- YOUR INSTRUCTIONS: Word for word, restate the lines from the start of the data below through the line containing "where the term".

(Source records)
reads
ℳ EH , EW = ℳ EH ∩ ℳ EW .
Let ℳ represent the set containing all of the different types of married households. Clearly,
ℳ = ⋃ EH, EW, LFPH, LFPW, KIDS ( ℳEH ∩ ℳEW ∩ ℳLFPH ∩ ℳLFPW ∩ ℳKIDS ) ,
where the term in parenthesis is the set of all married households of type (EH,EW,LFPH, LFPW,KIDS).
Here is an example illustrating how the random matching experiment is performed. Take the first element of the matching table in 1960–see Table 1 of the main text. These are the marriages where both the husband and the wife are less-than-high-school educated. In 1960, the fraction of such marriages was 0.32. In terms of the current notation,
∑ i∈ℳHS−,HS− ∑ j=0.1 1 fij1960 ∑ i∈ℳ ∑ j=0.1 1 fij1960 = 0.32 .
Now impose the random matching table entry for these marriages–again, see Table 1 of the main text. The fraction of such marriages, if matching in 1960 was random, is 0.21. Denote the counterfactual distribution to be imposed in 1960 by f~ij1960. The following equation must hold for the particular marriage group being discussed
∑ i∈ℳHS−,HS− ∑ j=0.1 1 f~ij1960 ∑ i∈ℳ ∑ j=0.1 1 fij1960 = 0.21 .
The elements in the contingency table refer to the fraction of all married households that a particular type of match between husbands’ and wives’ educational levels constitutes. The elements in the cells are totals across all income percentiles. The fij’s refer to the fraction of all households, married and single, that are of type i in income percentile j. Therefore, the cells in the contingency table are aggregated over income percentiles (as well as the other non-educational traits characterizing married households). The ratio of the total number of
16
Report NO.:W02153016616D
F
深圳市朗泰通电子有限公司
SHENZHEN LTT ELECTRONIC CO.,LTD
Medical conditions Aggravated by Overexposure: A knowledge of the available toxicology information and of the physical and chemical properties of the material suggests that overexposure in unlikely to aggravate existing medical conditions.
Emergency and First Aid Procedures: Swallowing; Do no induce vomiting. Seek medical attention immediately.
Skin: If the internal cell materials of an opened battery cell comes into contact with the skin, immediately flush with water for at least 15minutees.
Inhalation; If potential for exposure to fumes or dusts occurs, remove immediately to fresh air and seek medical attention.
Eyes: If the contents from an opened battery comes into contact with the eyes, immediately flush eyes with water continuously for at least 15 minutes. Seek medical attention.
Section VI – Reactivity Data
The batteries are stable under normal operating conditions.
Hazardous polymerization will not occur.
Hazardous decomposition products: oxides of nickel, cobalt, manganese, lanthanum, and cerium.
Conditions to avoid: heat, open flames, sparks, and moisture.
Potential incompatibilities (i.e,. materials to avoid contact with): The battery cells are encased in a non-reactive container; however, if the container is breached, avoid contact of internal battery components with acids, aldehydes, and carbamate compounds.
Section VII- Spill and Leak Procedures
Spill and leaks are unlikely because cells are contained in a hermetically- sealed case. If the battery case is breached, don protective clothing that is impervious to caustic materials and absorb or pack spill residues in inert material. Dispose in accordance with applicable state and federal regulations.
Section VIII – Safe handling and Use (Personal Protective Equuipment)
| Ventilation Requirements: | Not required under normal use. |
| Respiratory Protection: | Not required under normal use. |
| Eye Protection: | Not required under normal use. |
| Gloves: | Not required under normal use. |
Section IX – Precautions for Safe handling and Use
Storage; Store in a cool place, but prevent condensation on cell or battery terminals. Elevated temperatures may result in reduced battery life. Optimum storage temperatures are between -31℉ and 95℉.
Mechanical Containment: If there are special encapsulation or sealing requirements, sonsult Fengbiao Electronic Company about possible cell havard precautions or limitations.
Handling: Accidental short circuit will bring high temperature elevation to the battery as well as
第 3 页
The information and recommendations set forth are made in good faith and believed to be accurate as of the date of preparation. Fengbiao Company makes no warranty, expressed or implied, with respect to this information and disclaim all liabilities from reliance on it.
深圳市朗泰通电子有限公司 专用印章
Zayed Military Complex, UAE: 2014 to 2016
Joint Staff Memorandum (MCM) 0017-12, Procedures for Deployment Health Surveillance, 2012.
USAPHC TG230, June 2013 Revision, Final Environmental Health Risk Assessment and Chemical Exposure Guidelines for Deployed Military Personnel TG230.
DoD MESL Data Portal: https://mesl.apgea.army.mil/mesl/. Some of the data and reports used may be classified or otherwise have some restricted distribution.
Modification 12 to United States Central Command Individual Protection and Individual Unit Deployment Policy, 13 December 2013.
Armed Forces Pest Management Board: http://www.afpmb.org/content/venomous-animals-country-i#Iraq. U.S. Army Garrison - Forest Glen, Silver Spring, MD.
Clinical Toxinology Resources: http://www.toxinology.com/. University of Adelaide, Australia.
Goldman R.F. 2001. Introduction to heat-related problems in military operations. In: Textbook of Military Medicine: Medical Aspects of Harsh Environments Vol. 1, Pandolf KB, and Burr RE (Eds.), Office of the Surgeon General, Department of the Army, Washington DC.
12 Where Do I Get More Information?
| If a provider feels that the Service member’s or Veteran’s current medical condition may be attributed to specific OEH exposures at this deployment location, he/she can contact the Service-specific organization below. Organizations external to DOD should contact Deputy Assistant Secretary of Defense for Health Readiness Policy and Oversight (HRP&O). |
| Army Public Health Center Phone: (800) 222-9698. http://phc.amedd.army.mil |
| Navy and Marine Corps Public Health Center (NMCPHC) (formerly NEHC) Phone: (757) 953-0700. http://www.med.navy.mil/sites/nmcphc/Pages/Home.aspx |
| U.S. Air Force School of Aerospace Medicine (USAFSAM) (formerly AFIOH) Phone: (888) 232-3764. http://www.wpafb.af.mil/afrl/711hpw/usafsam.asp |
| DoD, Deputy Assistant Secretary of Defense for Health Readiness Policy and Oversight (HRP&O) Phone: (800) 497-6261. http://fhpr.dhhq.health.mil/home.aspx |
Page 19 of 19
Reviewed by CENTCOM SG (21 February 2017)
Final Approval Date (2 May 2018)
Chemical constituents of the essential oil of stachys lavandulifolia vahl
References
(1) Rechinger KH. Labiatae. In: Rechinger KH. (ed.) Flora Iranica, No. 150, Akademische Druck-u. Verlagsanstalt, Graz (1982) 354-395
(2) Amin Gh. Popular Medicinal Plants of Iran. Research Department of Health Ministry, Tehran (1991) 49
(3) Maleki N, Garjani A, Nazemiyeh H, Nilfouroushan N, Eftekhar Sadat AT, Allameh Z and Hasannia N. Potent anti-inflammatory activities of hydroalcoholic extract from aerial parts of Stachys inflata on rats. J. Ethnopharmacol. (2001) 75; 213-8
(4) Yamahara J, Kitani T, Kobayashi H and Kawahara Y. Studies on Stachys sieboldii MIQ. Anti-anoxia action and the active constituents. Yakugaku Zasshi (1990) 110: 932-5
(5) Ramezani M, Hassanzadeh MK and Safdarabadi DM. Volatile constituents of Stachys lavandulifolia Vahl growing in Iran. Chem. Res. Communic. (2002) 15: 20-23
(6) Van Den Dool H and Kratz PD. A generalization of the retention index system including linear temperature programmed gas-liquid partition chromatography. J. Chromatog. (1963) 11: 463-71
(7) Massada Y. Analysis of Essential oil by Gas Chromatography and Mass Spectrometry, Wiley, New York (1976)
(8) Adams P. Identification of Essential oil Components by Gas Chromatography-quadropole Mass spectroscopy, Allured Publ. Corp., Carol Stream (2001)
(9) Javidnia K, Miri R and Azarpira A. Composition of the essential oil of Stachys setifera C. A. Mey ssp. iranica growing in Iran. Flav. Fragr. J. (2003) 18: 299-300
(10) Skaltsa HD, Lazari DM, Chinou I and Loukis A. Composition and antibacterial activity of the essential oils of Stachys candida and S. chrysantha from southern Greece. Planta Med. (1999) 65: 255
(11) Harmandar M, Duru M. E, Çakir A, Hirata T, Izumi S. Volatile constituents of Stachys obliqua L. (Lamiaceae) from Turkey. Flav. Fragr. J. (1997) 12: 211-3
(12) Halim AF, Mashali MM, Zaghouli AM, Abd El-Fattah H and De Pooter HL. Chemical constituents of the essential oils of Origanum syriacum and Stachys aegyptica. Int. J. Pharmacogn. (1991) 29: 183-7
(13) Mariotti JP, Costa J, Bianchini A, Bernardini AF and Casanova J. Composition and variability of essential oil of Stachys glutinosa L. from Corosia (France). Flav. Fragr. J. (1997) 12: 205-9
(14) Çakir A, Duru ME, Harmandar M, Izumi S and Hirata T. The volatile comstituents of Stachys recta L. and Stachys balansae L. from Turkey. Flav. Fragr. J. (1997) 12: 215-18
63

- YOUR SOLUTION:
reads
ℳ EH , EW = ℳ EH ∩ ℳ EW .
Let ℳ represent the set containing all of the different types of married households. Clearly,
ℳ = ⋃ EH, EW, LFPH, LFPW, KIDS ( ℳEH ∩ ℳEW ∩ ℳLFPH ∩ ℳLFPW ∩ ℳKIDS ) ,
where the term in parenthesis is the set of all married households of type (EH,EW,LFPH, LFPW,KIDS).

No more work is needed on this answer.